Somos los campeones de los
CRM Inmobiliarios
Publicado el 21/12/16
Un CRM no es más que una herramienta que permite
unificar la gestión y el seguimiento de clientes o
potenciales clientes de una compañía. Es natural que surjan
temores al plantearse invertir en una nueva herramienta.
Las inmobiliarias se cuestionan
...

===============

YOUR TASK.
Within the records above, count each line holding "herramienta". Write down only the number.

RESPONSE FOR THIS EXERCISE.
2